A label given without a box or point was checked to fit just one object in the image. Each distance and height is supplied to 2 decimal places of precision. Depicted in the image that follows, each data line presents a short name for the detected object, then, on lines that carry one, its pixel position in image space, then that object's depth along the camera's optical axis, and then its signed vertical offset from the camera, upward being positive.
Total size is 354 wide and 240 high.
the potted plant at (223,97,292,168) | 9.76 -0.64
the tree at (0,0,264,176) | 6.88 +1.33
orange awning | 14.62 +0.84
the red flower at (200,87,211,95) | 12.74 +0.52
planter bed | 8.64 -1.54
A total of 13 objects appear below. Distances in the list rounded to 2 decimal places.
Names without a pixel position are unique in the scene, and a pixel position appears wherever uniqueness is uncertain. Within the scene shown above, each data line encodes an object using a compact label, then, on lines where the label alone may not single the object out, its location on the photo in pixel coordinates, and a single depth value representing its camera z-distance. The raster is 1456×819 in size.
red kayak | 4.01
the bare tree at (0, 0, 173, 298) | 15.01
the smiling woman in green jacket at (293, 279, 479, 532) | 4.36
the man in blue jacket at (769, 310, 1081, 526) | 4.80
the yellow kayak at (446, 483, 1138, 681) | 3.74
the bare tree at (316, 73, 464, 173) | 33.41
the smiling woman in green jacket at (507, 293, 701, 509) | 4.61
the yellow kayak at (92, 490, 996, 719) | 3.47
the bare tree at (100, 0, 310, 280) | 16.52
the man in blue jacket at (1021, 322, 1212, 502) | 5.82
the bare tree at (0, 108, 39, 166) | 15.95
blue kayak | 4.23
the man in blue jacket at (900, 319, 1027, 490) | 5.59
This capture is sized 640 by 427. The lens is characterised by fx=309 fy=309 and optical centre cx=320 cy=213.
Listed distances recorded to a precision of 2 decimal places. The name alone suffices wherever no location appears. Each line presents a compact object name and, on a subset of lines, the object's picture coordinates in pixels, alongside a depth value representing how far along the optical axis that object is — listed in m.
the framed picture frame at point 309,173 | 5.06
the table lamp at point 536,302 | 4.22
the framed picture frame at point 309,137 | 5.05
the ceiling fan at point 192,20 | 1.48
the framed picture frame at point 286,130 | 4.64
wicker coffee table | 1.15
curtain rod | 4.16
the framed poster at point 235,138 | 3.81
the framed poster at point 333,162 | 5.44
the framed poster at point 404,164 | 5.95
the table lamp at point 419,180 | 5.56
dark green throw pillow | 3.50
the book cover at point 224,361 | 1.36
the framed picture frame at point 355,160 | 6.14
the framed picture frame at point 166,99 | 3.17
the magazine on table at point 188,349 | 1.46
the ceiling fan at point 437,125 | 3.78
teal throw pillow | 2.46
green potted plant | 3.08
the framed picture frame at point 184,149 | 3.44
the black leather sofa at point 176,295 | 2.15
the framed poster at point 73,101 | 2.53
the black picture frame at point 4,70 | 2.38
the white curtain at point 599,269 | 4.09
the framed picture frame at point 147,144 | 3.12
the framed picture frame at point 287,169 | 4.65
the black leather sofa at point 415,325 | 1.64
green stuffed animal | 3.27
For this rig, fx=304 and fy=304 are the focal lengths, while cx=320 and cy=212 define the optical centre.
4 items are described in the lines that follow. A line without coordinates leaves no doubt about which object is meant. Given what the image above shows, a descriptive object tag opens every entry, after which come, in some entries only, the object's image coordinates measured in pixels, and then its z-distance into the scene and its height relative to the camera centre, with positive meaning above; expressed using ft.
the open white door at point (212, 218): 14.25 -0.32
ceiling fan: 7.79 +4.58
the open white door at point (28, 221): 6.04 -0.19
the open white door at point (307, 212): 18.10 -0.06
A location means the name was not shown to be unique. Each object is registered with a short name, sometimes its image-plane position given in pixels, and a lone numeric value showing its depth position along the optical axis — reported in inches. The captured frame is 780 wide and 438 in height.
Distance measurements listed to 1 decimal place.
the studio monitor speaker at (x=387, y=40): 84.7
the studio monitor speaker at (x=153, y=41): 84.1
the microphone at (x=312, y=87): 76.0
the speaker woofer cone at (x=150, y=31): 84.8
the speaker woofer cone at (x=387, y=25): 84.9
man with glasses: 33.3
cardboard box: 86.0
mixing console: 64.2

........

#### EXERCISE AIM
Reproduce the entries above exactly, but only the lines between the line holding "the man in blue jacket at (1021, 322, 1212, 502)" and the line holding "the man in blue jacket at (900, 319, 1027, 490)", inclusive.

#### WORKED SOLUTION
the man in blue jacket at (1021, 322, 1212, 502) | 5.82
the bare tree at (0, 108, 39, 166) | 15.95
blue kayak | 4.23
the man in blue jacket at (900, 319, 1027, 490) | 5.59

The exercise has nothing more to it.